There are some decent resources that can help with steps three through six. But there aren’t many that will help with the first two steps. Yet it’s steps one and two where 90% of Medicare mistakes are made. We should not take those mistakes lightly because just one mistake can cost you thousands of dollars and may not be able to be undone. This post will offer guidance on the first step, and future posts will address the rest.
Check Your Timing
To get started, we must first determine the best time for you to enroll in Medicare. At age 65, if you are a U.S. citizen, you are eligible to begin Medicare—but being eligible doesn’t mean that you have to sign up right then. If you are already receiving Social Security when you turn 65 (which is another topic we will discuss in a future post), you should be automatically enrolled in Medicare Parts A and B—but, again, this doesn’t necessarily mean that you have to accept, and pay for, Part B. By receiving Social Security benefits, you are automatically enrolled in Part A. Your decision to sign up for Part B is going to be determined by whether you have coverage through an employer group health insurance policy. This is the case whether you are receiving Social Security benefits or not.

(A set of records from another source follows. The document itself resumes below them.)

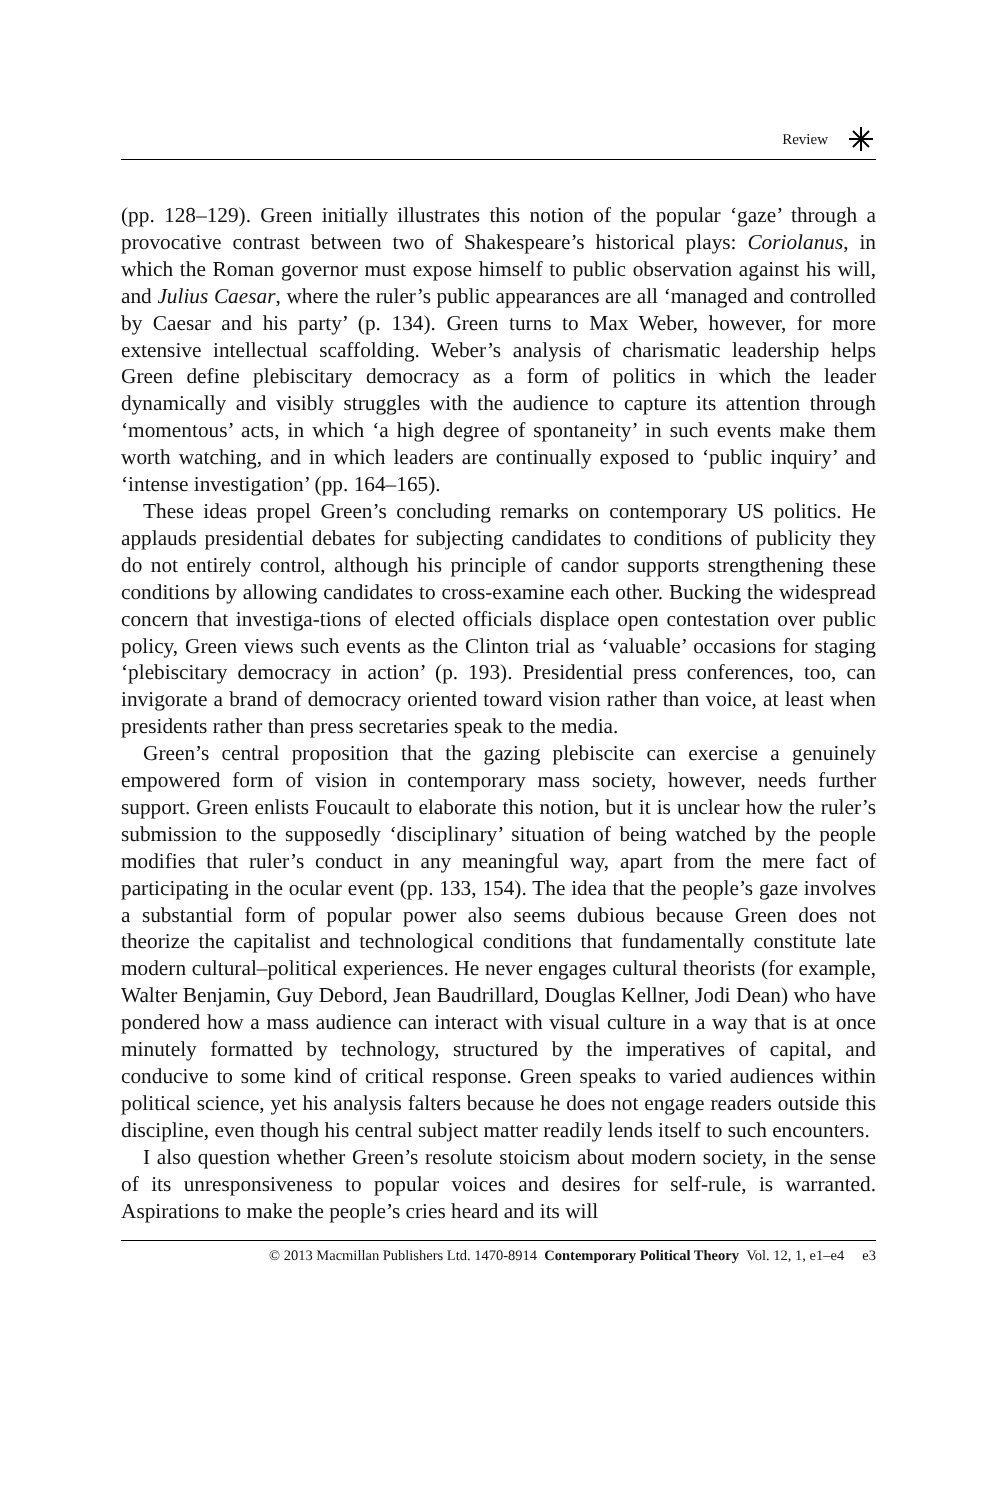Review
(pp. 128–129). Green initially illustrates this notion of the popular ‘gaze’ through a provocative contrast between two of Shakespeare’s historical plays: Coriolanus, in which the Roman governor must expose himself to public observation against his will, and Julius Caesar, where the ruler’s public appearances are all ‘managed and controlled by Caesar and his party’ (p. 134). Green turns to Max Weber, however, for more extensive intellectual scaffolding. Weber’s analysis of charismatic leadership helps Green define plebiscitary democracy as a form of politics in which the leader dynamically and visibly struggles with the audience to capture its attention through ‘momentous’ acts, in which ‘a high degree of spontaneity’ in such events make them worth watching, and in which leaders are continually exposed to ‘public inquiry’ and ‘intense investigation’ (pp. 164–165).
These ideas propel Green’s concluding remarks on contemporary US politics. He applauds presidential debates for subjecting candidates to conditions of publicity they do not entirely control, although his principle of candor supports strengthening these conditions by allowing candidates to cross-examine each other. Bucking the widespread concern that investiga-tions of elected officials displace open contestation over public policy, Green views such events as the Clinton trial as ‘valuable’ occasions for staging ‘plebiscitary democracy in action’ (p. 193). Presidential press conferences, too, can invigorate a brand of democracy oriented toward vision rather than voice, at least when presidents rather than press secretaries speak to the media.
Green’s central proposition that the gazing plebiscite can exercise a genuinely empowered form of vision in contemporary mass society, however, needs further support. Green enlists Foucault to elaborate this notion, but it is unclear how the ruler’s submission to the supposedly ‘disciplinary’ situation of being watched by the people modifies that ruler’s conduct in any meaningful way, apart from the mere fact of participating in the ocular event (pp. 133, 154). The idea that the people’s gaze involves a substantial form of popular power also seems dubious because Green does not theorize the capitalist and technological conditions that fundamentally constitute late modern cultural–political experiences. He never engages cultural theorists (for example, Walter Benjamin, Guy Debord, Jean Baudrillard, Douglas Kellner, Jodi Dean) who have pondered how a mass audience can interact with visual culture in a way that is at once minutely formatted by technology, structured by the imperatives of capital, and conducive to some kind of critical response. Green speaks to varied audiences within political science, yet his analysis falters because he does not engage readers outside this discipline, even though his central subject matter readily lends itself to such encounters.
I also question whether Green’s resolute stoicism about modern society, in the sense of its unresponsiveness to popular voices and desires for self-rule, is warranted. Aspirations to make the people’s cries heard and its will
© 2013 Macmillan Publishers Ltd. 1470-8914 Contemporary Political Theory Vol. 12, 1, e1–e4 e3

So if you are turning 65 and are not covered by a group health policy through an employer, you’ll want to sign up during your initial enrollment period, which is the seven-month window surrounding your birth month (the window includes the three months before your birth month, your birth month, and the three months after). If you are covered by a group health insurance policy, you’ll need to enroll during a special enrollment period. For Parts A and B, this means that you can enroll at any time while you are still covered, or within eight months after coverage or employment ends (whichever is first). For Part D, you’ll have 63 days after the coverage or employment ends (again, whichever is first).
Of course, there is always an exception to make things more complicated. If you are covered by an employer group plan with fewer than 20 employees, then you must sign up during your initial enrollment period. This is because, for small employers, the group plan will stop being the “primary” payer of claims and will become “secondary” to Medicare.
If you make a mistake in this phase of your enrollment, you could end up paying late enrollment penalties. And these are not small, slap-on-the-wrist kinds of penalties. In most cases, if you don’t sign up when you are first eligible, your premium can go up 10% for each 12-month period that you would have had coverage. And those increases don’t go away after a year or two. They follow you for life. Or you could end up with a more costly coverage that you cannot switch out of. You could face long delays in enrollment of up to a year and a half without coverage. And finally, you could end up having to pay back health care costs that you thought were covered.
It’s obvious that the basic step of signing up for Medicare is anything but basic. And that’s just signing up. Deciding which path and which plans are best for you isn’t exactly a picnic either. We’ll discuss those in future posts.